Я неслышно вздыхаю. Это была последняя пара, и Снейп наверняка знает об этом. Теперь с него вполне станется задержать меня здесь допоздна, и прощай тренировка по квиддичу.
Ведь ответа на его вопрос у меня нет.
В самом деле нет — не говорить же, что хотел узнать, как он ко мне относится. Не изменился ли. Глупо — такие, как он, не меняются. Ненависть — всегда ненависть. Ну и какое мне до этого дело?
Я вздыхаю громче.
— Прекратите сопеть, Поттер, — доносится от стола, — ваше общество и так в достаточной мере утомительно. Если вы придумали, что сказать относительно ничегонеделания на моих уроках и сегодняшнего идиотизма, можете озвучить, и я с удовольствием от вас избавлюсь.

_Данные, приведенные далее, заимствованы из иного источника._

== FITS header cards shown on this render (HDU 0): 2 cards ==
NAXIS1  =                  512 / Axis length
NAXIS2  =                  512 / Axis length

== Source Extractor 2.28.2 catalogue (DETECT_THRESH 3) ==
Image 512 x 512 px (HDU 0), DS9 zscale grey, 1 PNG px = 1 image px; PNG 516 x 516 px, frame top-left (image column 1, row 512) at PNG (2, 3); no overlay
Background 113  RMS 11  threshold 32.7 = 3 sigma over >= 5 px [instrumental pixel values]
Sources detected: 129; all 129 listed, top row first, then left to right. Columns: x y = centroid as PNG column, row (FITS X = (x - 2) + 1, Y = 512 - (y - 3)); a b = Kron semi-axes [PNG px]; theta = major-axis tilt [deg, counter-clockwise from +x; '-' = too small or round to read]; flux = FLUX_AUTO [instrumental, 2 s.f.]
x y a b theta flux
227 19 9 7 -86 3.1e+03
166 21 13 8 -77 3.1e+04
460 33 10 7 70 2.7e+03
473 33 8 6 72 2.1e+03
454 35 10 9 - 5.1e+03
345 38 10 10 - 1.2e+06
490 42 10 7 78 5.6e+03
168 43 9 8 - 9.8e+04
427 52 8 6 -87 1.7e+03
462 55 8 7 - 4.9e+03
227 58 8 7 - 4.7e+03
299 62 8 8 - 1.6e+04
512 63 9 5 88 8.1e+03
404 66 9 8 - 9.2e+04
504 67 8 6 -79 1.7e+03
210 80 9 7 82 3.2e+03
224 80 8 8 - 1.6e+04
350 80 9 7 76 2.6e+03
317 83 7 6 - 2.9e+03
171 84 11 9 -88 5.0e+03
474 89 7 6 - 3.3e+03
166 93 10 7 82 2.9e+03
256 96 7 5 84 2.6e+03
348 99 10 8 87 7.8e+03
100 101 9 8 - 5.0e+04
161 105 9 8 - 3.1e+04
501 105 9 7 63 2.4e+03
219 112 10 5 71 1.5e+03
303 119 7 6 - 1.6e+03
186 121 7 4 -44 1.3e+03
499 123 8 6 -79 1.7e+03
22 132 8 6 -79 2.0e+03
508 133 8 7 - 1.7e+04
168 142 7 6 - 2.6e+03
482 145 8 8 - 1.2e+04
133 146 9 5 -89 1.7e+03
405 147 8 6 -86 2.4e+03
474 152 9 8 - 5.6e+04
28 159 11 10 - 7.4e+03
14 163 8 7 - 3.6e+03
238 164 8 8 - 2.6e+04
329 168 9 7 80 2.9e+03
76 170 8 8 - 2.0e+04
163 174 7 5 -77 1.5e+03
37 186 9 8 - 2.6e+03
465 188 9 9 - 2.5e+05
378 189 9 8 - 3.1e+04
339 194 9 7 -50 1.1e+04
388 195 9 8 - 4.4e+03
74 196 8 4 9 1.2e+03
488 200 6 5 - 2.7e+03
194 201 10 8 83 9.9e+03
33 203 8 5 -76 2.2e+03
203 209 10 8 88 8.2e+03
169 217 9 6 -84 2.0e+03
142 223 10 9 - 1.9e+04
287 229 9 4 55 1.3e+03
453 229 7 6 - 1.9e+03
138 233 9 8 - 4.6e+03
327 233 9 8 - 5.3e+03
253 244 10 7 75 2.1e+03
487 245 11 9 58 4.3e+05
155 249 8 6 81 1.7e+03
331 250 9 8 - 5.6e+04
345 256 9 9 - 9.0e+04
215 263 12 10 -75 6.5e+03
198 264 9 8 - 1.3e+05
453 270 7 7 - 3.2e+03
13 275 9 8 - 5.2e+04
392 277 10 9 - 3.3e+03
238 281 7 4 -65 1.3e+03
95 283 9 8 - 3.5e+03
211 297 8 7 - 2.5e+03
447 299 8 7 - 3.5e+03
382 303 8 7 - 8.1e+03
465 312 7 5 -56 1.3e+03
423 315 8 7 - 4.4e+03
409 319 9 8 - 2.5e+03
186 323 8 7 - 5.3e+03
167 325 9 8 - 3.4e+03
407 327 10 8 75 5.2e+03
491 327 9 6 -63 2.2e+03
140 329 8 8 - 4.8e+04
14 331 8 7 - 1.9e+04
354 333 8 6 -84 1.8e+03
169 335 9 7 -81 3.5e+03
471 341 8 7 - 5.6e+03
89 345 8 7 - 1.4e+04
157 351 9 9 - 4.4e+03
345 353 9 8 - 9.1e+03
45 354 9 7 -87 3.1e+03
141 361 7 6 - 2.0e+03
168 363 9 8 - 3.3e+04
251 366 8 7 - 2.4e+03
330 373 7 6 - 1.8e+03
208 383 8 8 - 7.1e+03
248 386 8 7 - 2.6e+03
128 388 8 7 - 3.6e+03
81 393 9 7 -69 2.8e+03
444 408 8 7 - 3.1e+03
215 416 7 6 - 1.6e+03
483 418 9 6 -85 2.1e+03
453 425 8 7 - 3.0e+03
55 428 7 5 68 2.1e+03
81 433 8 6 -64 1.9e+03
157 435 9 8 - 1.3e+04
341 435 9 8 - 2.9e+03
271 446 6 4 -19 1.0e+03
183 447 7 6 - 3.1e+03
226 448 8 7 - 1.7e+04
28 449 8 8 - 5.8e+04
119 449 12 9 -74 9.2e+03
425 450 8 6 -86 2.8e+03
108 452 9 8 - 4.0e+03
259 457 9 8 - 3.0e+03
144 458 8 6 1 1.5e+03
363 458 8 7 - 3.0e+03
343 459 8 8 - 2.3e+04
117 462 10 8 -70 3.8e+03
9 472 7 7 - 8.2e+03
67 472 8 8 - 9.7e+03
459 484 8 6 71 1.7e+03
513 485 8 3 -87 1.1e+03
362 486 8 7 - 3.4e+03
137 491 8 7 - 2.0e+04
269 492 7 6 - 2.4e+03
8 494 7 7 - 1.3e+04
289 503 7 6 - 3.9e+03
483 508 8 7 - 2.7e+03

Я молчу, и Снейп теряет терпение:
— Поттер, если вы рассчитываете отмолчаться, словно мученик на допросе, то напрасно тратите свое и мое время. Мой день не резиновый, и если через минуту я не услышу членораздельного ответа, получите взыскание на всю следующую неделю.
Я молчу.
— Отлично, — зло произносит Снейп, поднимая глаза от пергамента, — с завтрашнего дня в течение семи… десяти дней будьте любезны являться сюда к восьми часам вечера. И не вздумайте опаздывать. А теперь вон отсюда!
Последние слова звучат так знакомо, что я испытываю почти радость, услышав их. Я торопливо подхватываю сумку и покидаю класс, не оборачиваясь.
За дверью ждут встревоженные Рон и Гермиона.
— Ну что, Гарри? — участливо осведомляется Рон. Гермиона хмыкает, намекая, что я сам виноват, однако кивает,
присоединяясь к вопросу. В ее глазах снова какое-то непонятное выражение, но сейчас мне не хочется задумываться над тем, что оно означает.